__Extracted entries__
=====
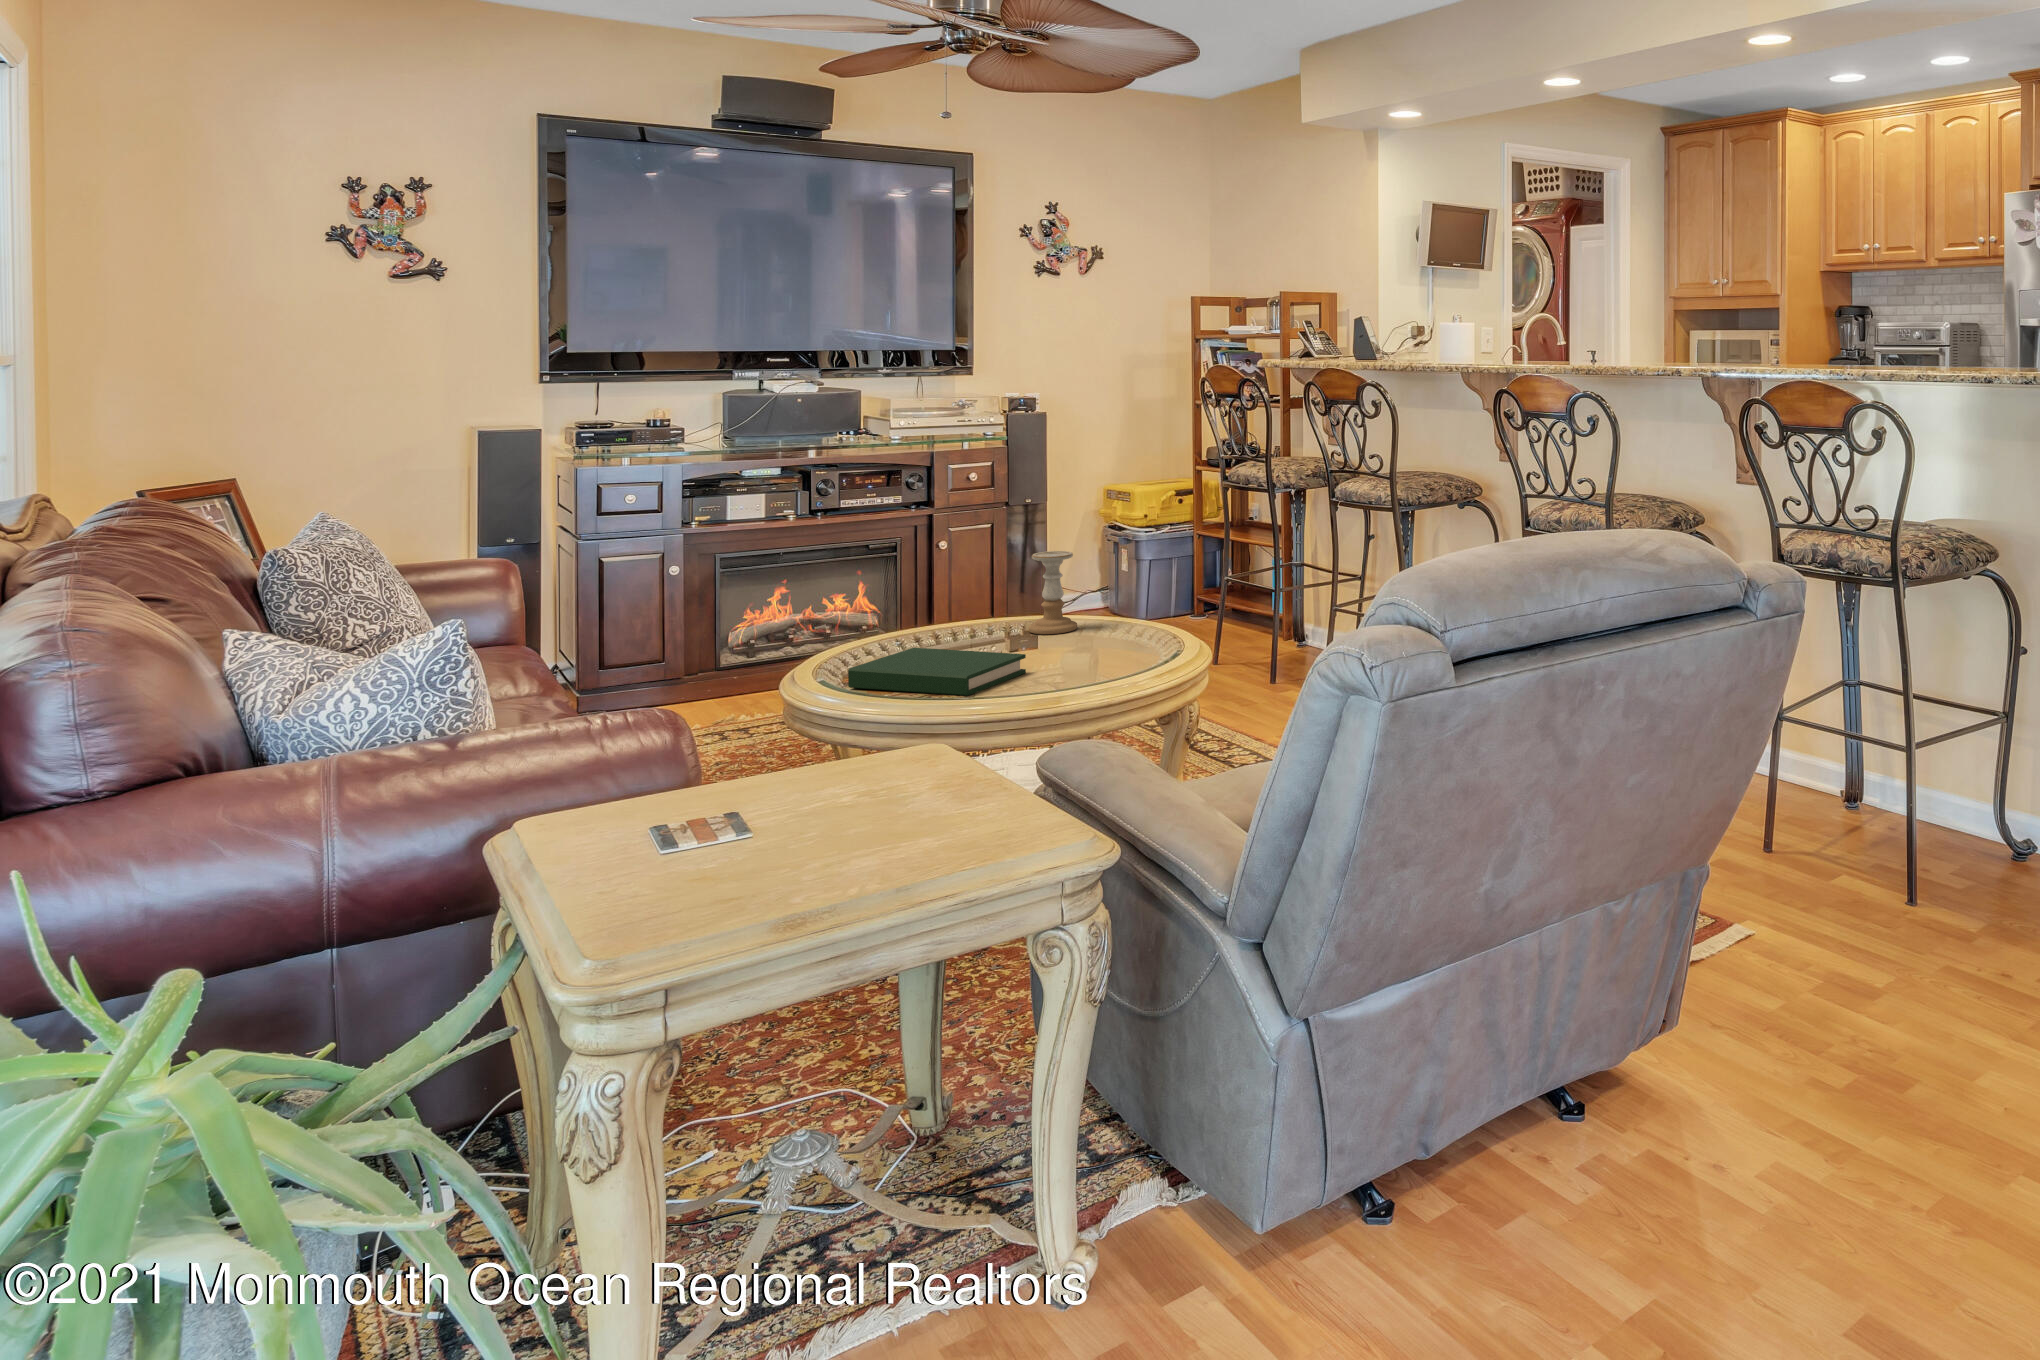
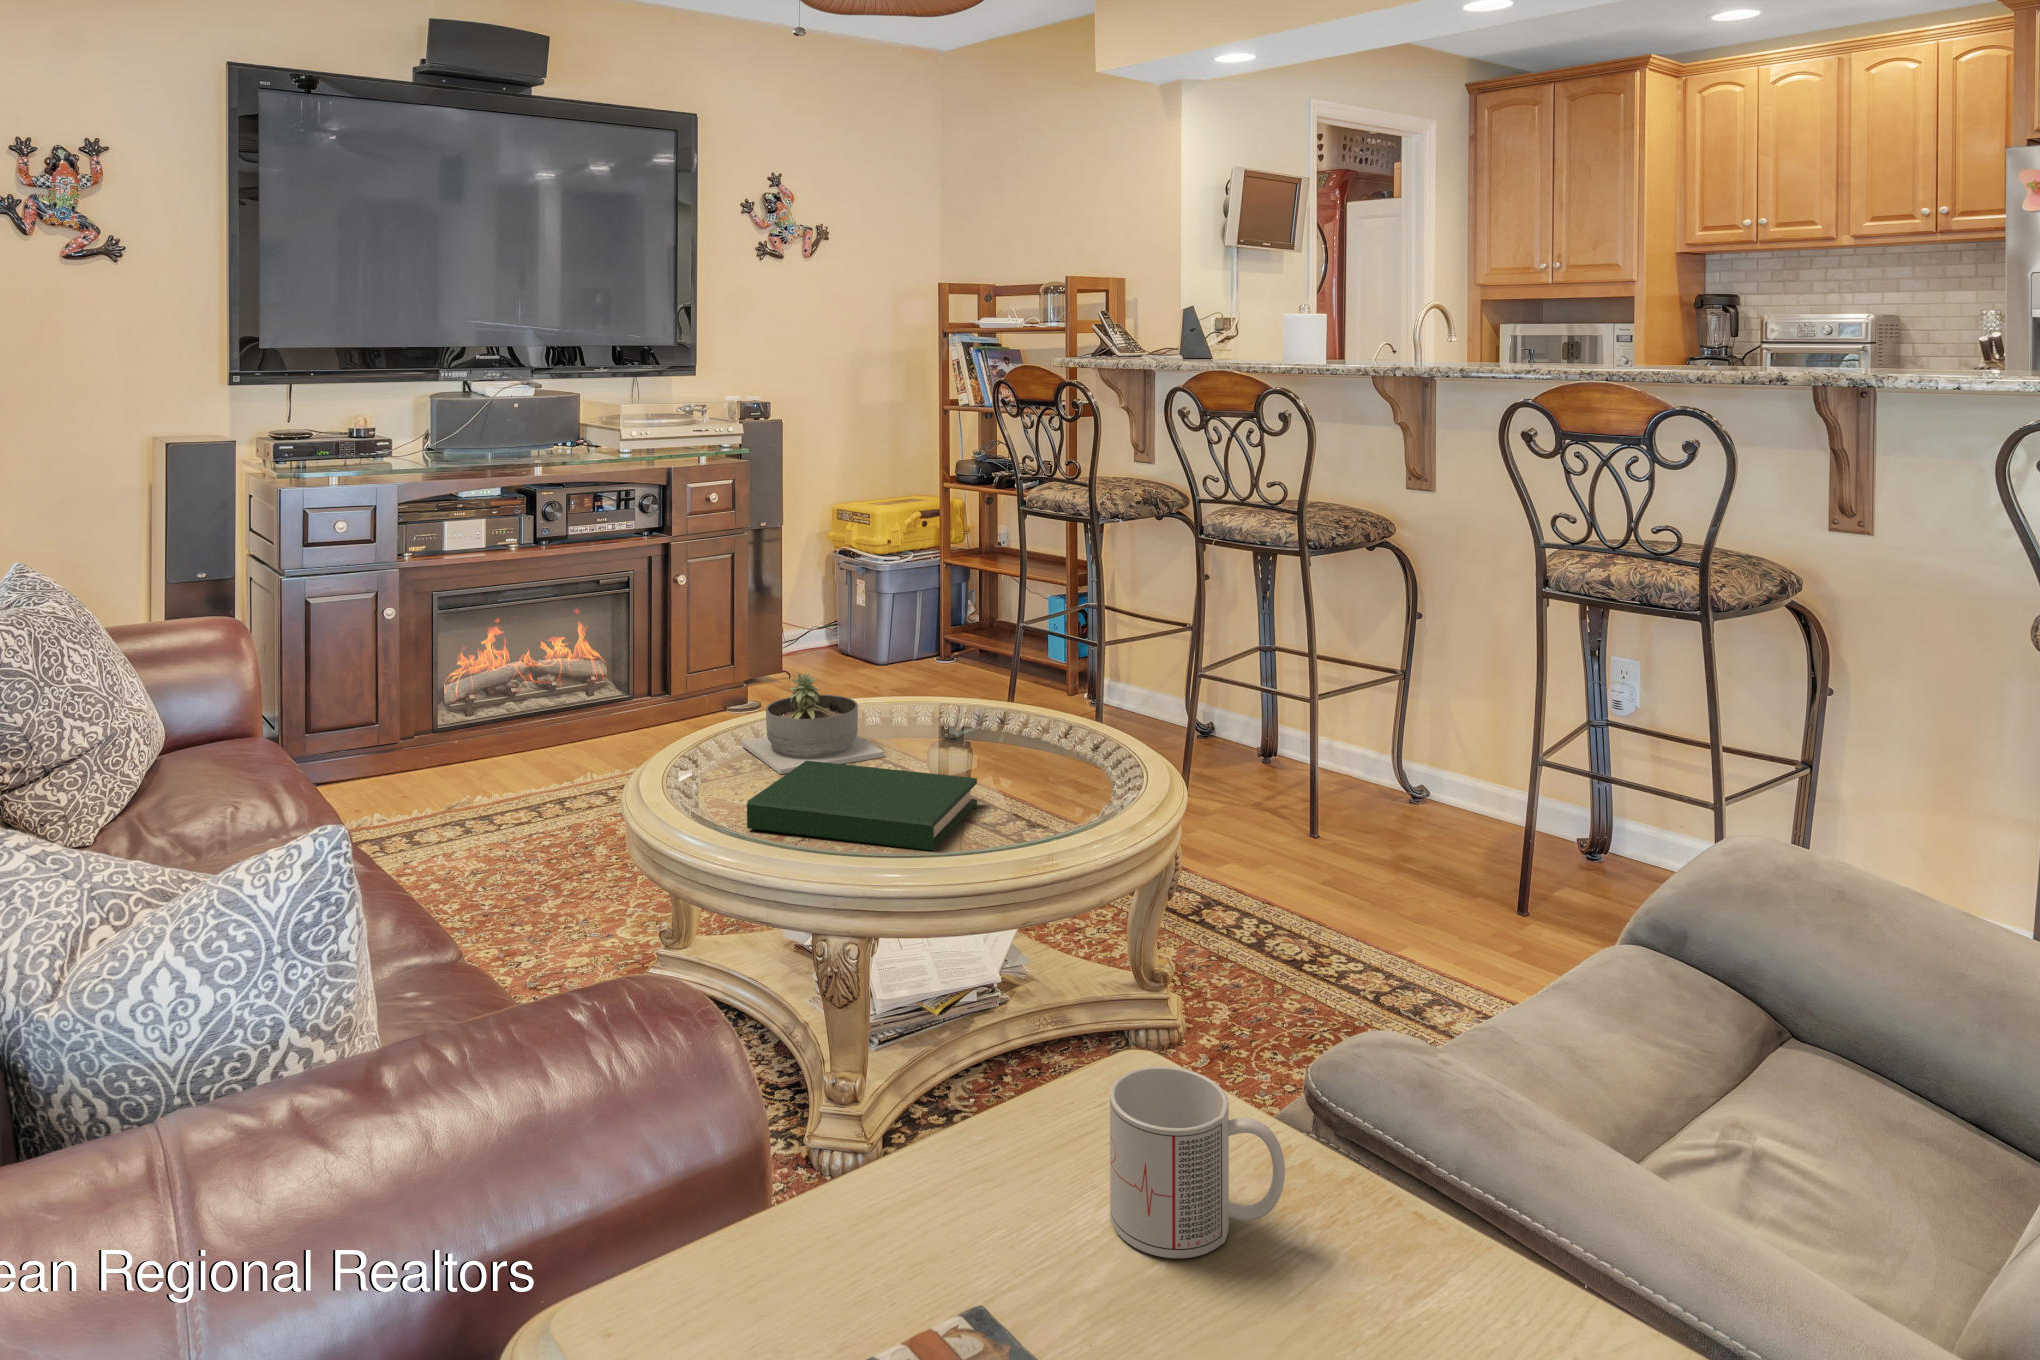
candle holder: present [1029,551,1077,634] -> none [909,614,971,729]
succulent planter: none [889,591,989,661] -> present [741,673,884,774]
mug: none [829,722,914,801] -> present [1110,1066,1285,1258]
=====
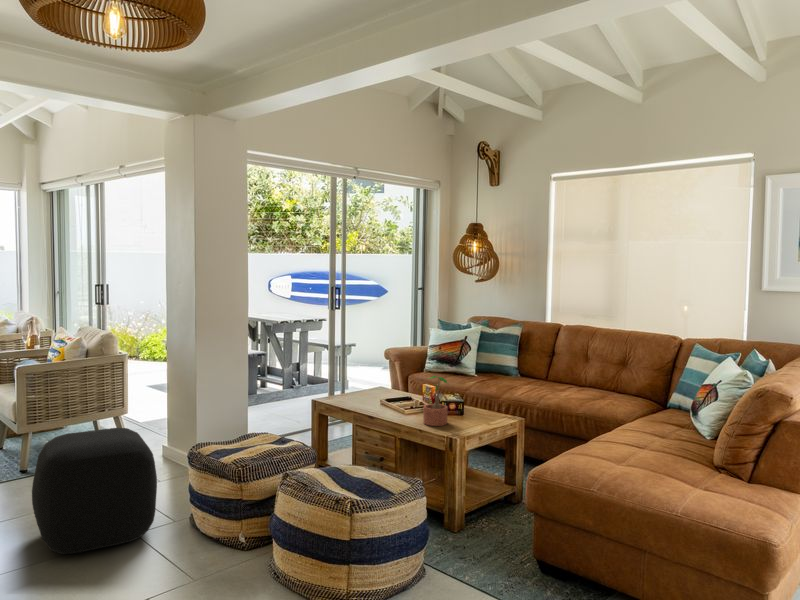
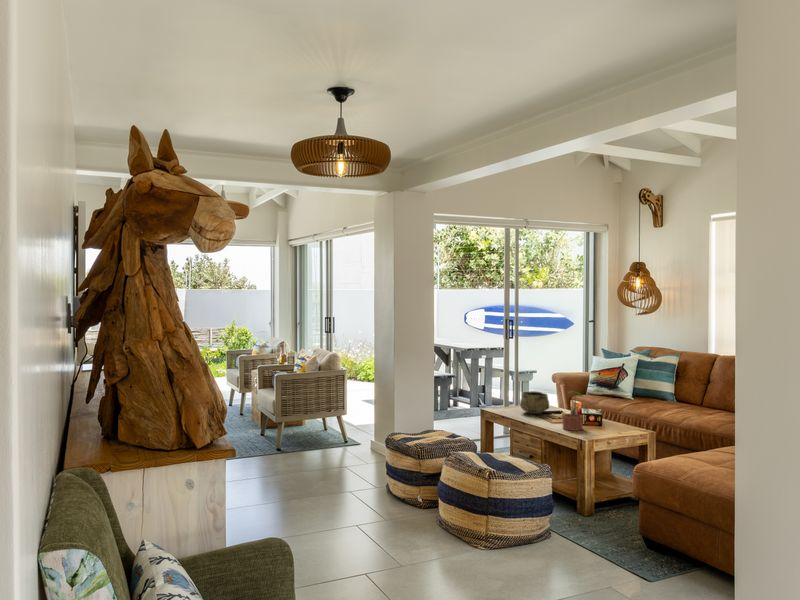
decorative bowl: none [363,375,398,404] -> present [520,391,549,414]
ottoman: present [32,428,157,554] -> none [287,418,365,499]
=====
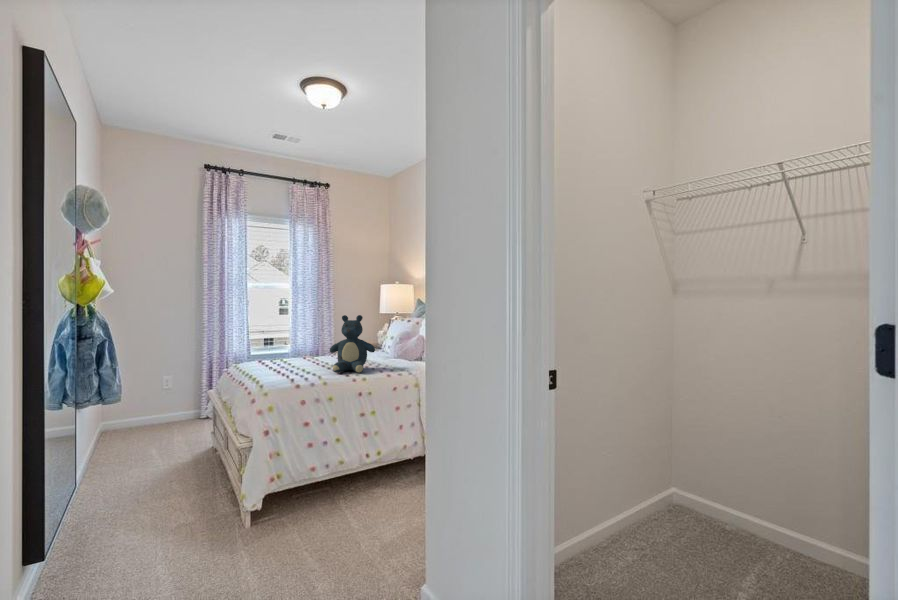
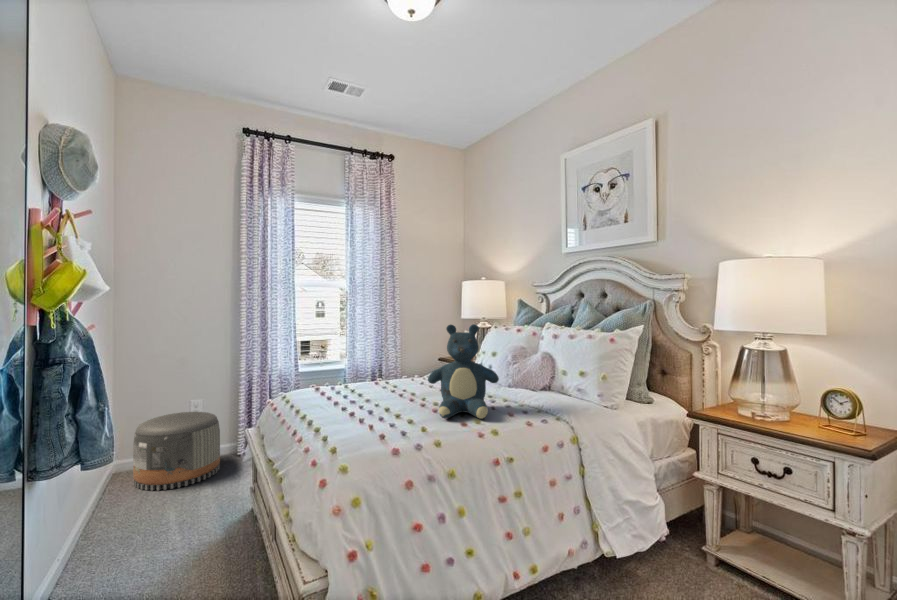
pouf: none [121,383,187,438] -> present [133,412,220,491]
=====
__Work to complete__
Using the entries above, give again exactly the lines from the line holding "candle holder: present" through the line holding "mug: none [829,722,914,801]". Include both end lines and nothing else.

__Task answer__
candle holder: present [1029,551,1077,634] -> none [909,614,971,729]
succulent planter: none [889,591,989,661] -> present [741,673,884,774]
mug: none [829,722,914,801] -> present [1110,1066,1285,1258]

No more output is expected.